I've seen so many productions at this theatre. I've been in a show there. You can find me in a picture from that production. It hangs on the walls alongside photos from years--decades--past. I saw people I acted with in the audience. I saw people I taught, people I teach with, people from my church, and people from other productions with a rare night off.
The show, based on the featherweight 80s movie, leans into its campy lightheartedness. Clio (they pronounced it kleye-oh), Muse of History, descends to earth to help a young artist realize his dream of a roller disco that also has theatre and dance and sports and magic, etc.
Much of the plot revolves around revitalizing an old abandoned theatre space. The owner had himself been visited by Clio nearly forty years prior, initially inspired but then backing away from his dream. Many lines concerned what they could do to save this precious space where art happens.
And then they'd shift into one of many lesser-known 80s hits, usually with a self-aware metatheaticality.
But beneath the silliness and the energetic cast, the lines about abandoned theatres and jokes about artistic inspiration disappearing from earth after 1980 landed differently.
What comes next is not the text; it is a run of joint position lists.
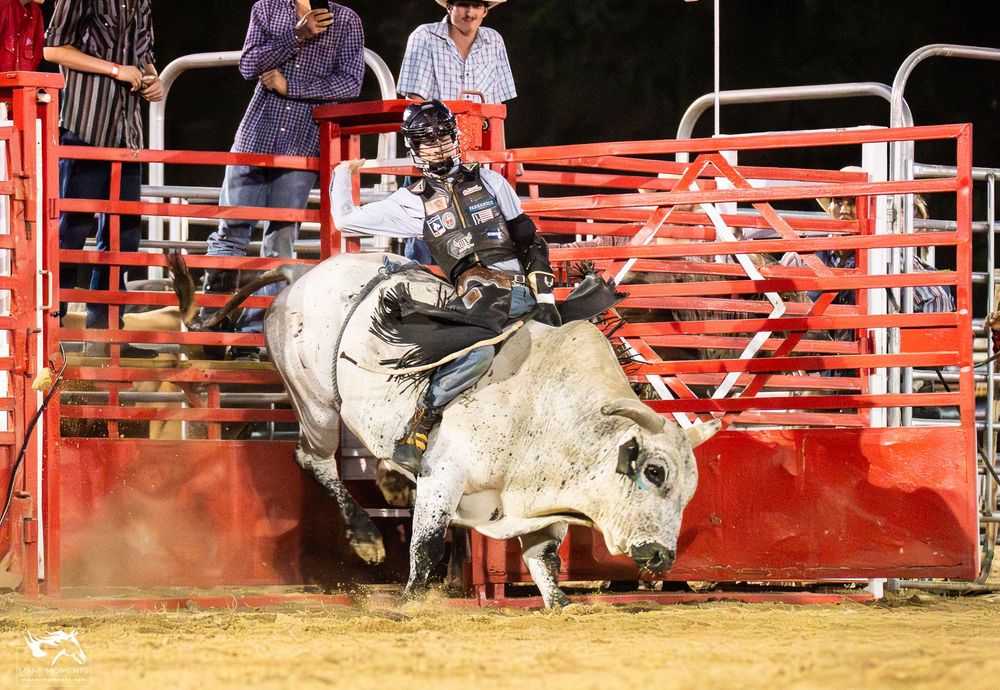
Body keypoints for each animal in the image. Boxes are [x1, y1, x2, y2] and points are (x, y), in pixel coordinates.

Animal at [168, 251, 720, 608]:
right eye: (653, 471)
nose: (661, 557)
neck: (548, 407)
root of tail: (303, 271)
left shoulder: (534, 497)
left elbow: (544, 557)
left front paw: (561, 603)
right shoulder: (445, 473)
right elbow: (428, 543)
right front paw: (414, 599)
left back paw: (391, 481)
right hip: (317, 402)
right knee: (314, 457)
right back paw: (366, 536)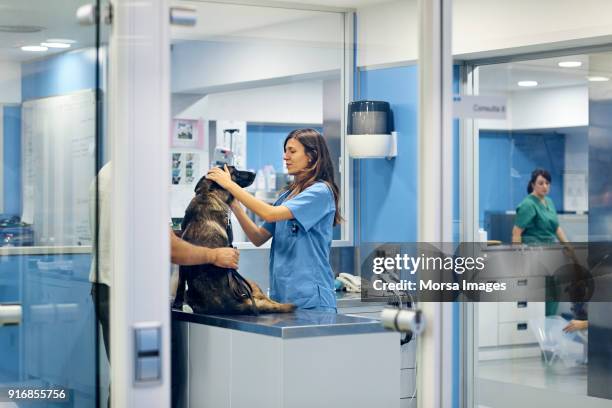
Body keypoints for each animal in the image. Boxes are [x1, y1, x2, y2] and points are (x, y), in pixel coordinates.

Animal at [172, 166, 296, 316]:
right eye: (235, 172)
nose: (254, 173)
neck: (208, 193)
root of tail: (233, 305)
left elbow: (179, 286)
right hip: (249, 283)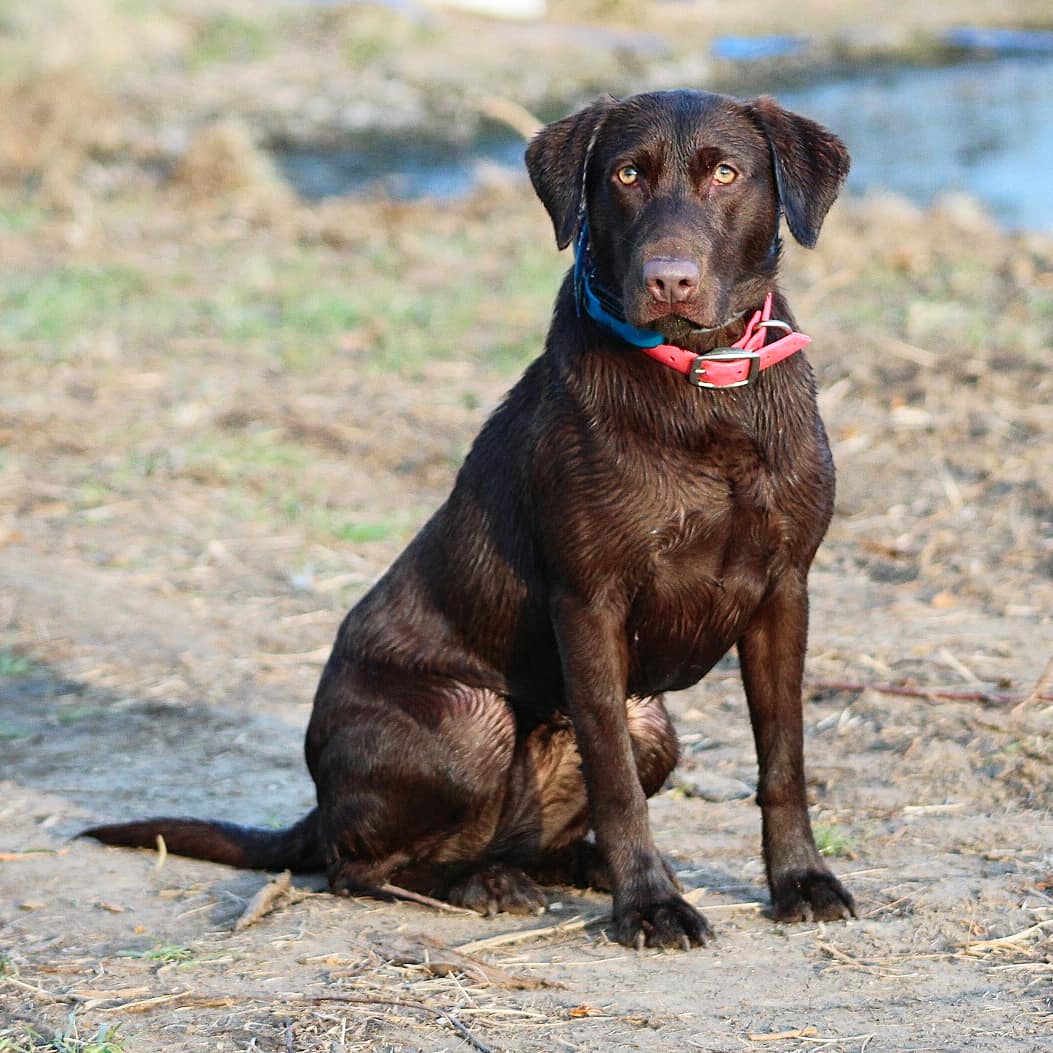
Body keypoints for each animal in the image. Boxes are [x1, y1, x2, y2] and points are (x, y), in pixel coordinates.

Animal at [82, 88, 855, 947]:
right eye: (626, 174)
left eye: (725, 173)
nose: (669, 279)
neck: (703, 387)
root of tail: (318, 808)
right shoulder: (588, 601)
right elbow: (615, 780)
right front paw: (648, 904)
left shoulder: (784, 590)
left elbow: (782, 759)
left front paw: (801, 880)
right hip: (467, 719)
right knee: (361, 867)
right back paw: (482, 882)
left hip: (651, 721)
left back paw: (566, 864)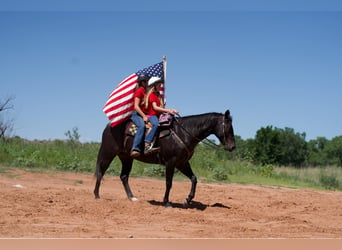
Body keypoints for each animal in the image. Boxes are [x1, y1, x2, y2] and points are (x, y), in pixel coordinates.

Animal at [93, 109, 235, 207]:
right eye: (228, 127)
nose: (232, 147)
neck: (183, 133)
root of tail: (109, 126)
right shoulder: (170, 162)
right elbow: (169, 183)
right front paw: (166, 202)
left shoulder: (182, 163)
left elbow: (194, 179)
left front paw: (187, 200)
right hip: (108, 153)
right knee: (100, 172)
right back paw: (97, 195)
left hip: (127, 158)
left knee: (123, 176)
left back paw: (132, 197)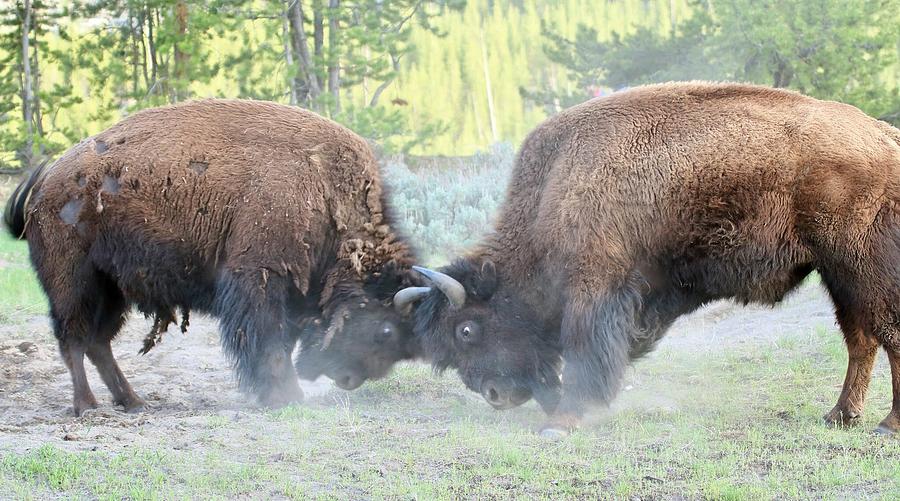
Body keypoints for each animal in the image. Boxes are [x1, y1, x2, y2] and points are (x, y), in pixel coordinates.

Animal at [2, 98, 418, 414]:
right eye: (384, 329)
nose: (349, 379)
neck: (326, 194)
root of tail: (44, 185)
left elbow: (283, 339)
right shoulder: (259, 280)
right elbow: (268, 340)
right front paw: (284, 396)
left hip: (113, 290)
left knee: (98, 343)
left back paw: (133, 402)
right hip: (74, 282)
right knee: (73, 338)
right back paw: (87, 406)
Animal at [398, 80, 900, 436]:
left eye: (466, 330)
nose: (495, 394)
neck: (551, 192)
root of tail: (885, 137)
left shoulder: (595, 287)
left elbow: (585, 352)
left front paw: (561, 423)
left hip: (861, 266)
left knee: (886, 333)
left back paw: (885, 425)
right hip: (837, 274)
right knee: (860, 340)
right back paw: (840, 416)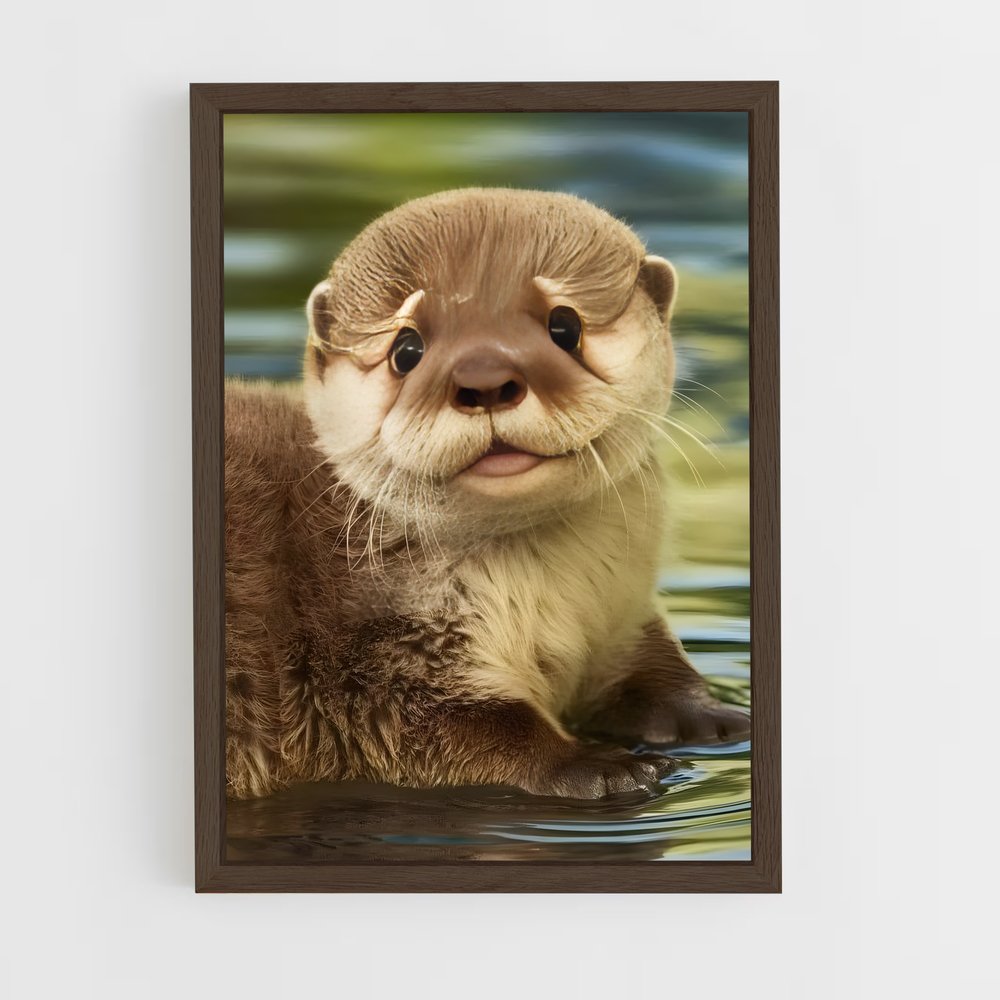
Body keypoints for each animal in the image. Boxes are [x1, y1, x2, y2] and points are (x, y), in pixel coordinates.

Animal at [224, 188, 749, 801]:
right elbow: (450, 726)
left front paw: (716, 717)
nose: (485, 378)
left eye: (564, 325)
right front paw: (602, 765)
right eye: (406, 348)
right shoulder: (370, 657)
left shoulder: (620, 612)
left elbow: (657, 671)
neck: (547, 597)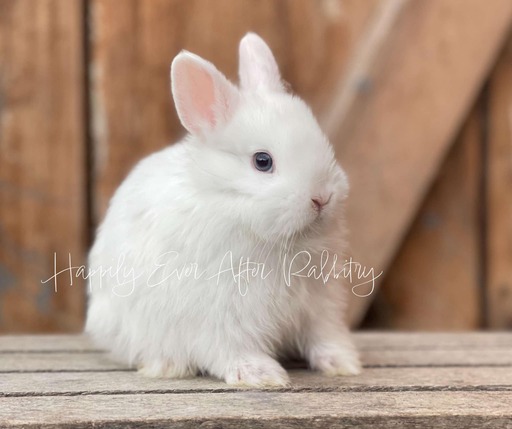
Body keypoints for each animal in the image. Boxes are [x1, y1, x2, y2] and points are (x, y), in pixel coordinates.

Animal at [86, 30, 360, 384]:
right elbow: (229, 348)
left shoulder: (318, 303)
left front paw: (343, 363)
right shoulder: (220, 312)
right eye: (262, 161)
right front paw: (262, 375)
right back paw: (167, 366)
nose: (322, 198)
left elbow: (324, 335)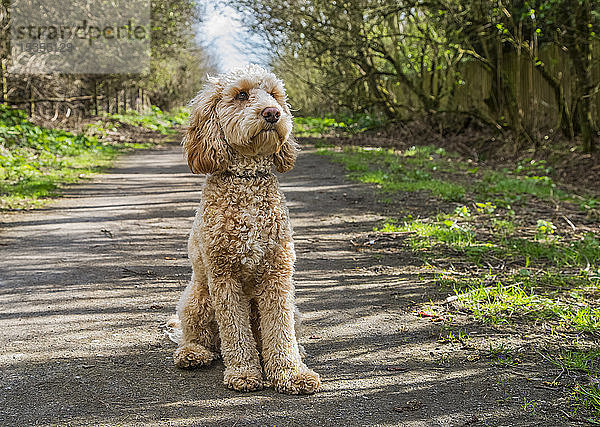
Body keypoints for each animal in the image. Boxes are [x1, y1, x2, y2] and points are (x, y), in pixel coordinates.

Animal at [171, 65, 322, 396]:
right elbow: (234, 332)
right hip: (196, 298)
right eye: (241, 95)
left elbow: (280, 331)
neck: (246, 180)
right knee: (204, 338)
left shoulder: (278, 274)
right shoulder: (223, 276)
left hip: (292, 308)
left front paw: (291, 374)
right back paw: (193, 353)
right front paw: (243, 372)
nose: (273, 113)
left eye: (275, 95)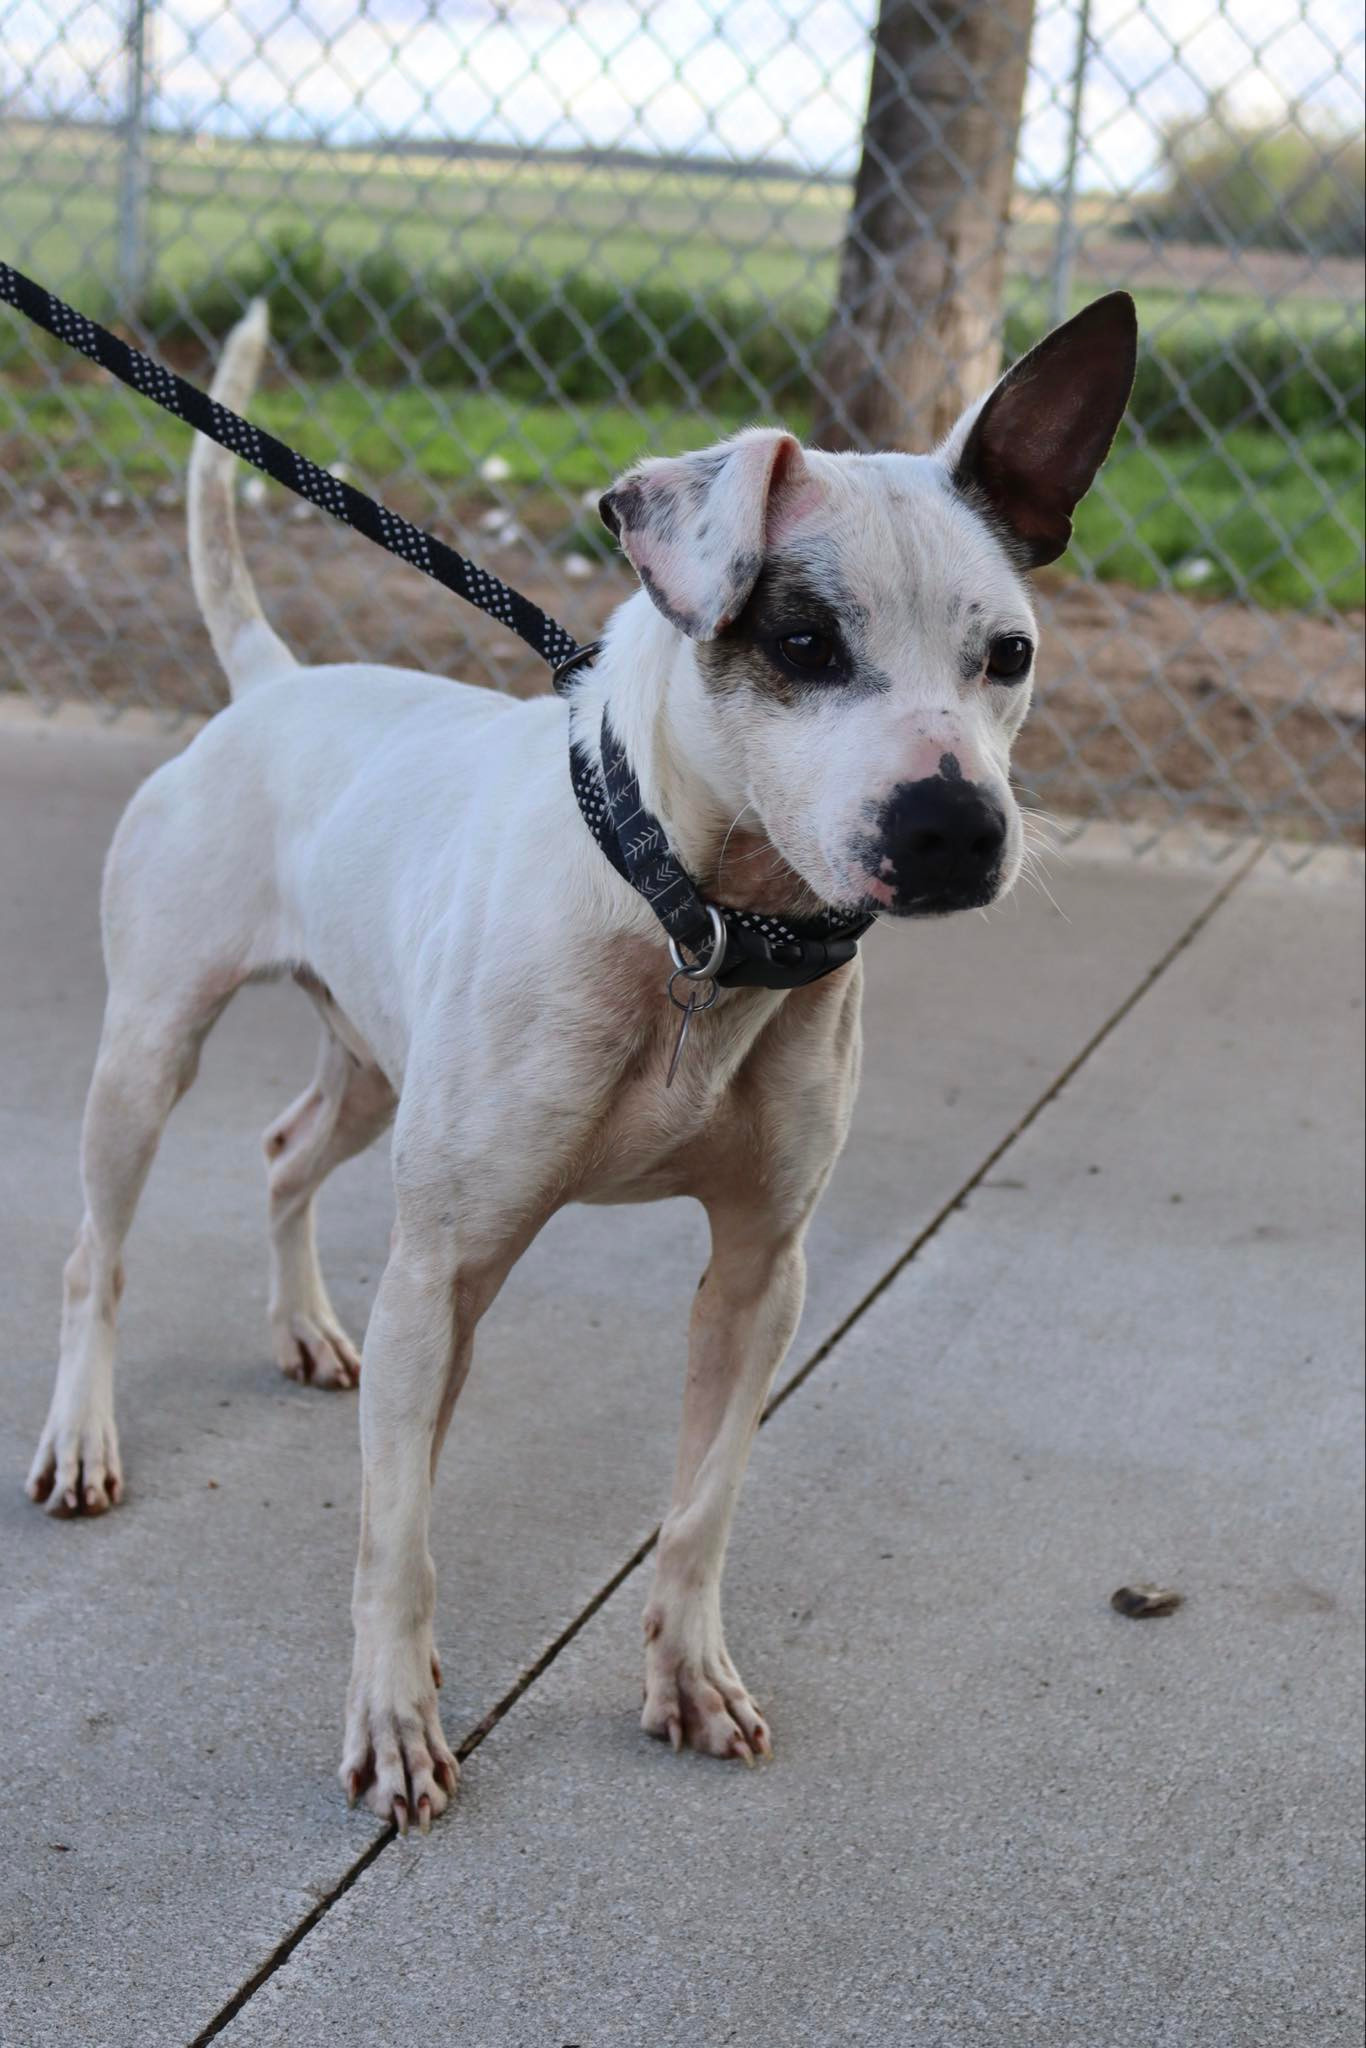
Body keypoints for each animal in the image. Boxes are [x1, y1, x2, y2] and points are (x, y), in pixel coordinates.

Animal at [26, 284, 1138, 1826]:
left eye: (1009, 655)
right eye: (803, 643)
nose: (954, 829)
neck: (698, 918)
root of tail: (271, 685)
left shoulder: (761, 1274)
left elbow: (700, 1504)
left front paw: (686, 1676)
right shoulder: (443, 1269)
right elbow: (397, 1532)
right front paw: (394, 1716)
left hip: (372, 1071)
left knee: (283, 1152)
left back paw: (305, 1326)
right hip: (147, 1054)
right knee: (99, 1253)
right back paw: (84, 1437)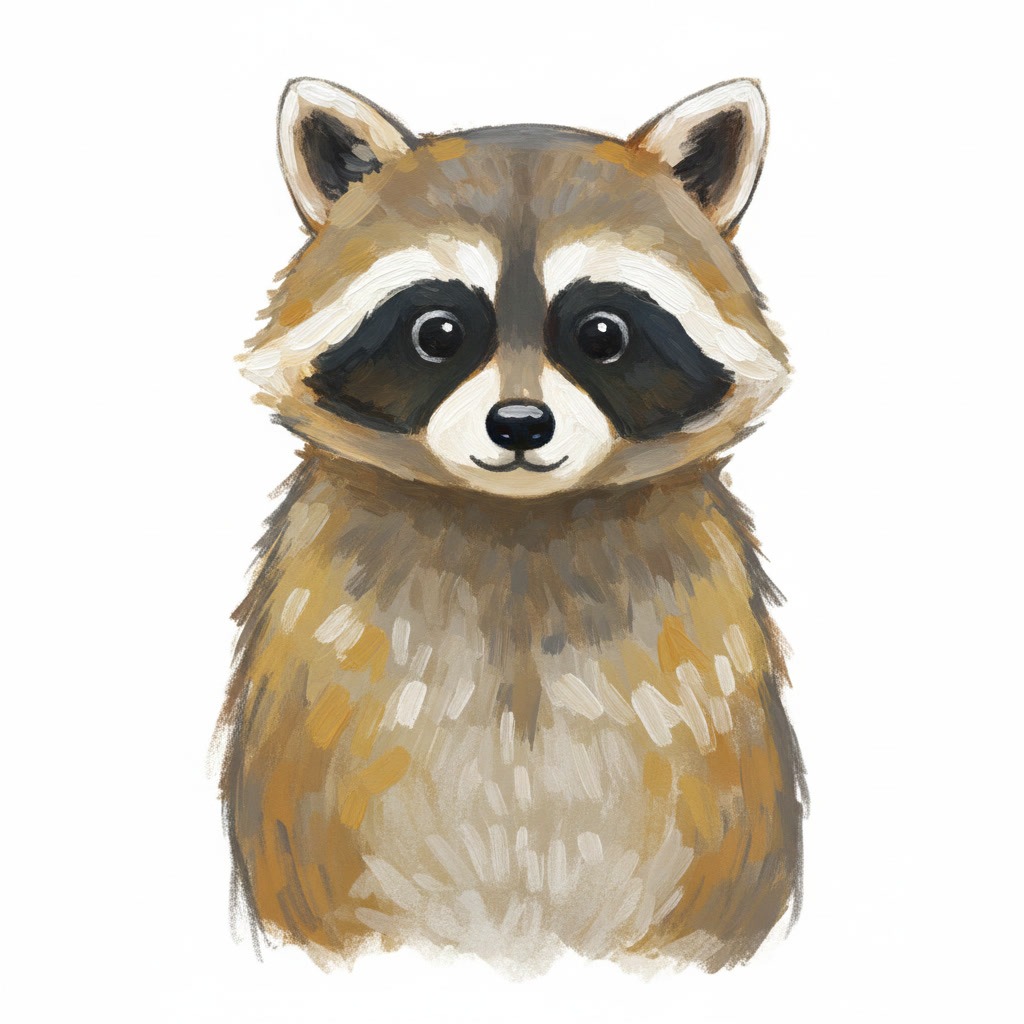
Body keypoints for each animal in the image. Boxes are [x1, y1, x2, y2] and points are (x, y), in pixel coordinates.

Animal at [217, 77, 805, 974]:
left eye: (602, 333)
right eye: (438, 333)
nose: (520, 424)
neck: (517, 528)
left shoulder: (725, 750)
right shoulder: (305, 741)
This theatre had its share of excellent performances as well as many "good try, ya'll!" productions. But its value was never as a source of Great Art. Instead, it really did what the best community theatres do--putting people in touch with Some Art in ways that feel more entertaining than obligatory. Seats fill up for musicals, and standing ovations are the norm. Everyone on stage seems excited to be there. Everyone in the audience seems eager to see and laugh and clap.
It's a living theatre space.
I don't know what comes next. So much love and sweat and energy and spirit haunt that place. It feels wrong for a lifetime's worth of of theatre to end so abruptly.
The cast looked like they were having the time of their lives, soaking up the well-earned guffaws at their jokes and the giggles at technical malfunctions (e.g., the projection system crashing) with equal good faith. I laughed, too.
And I may yet shed a tear. RIP, TBR. Thanks for all the art you produced.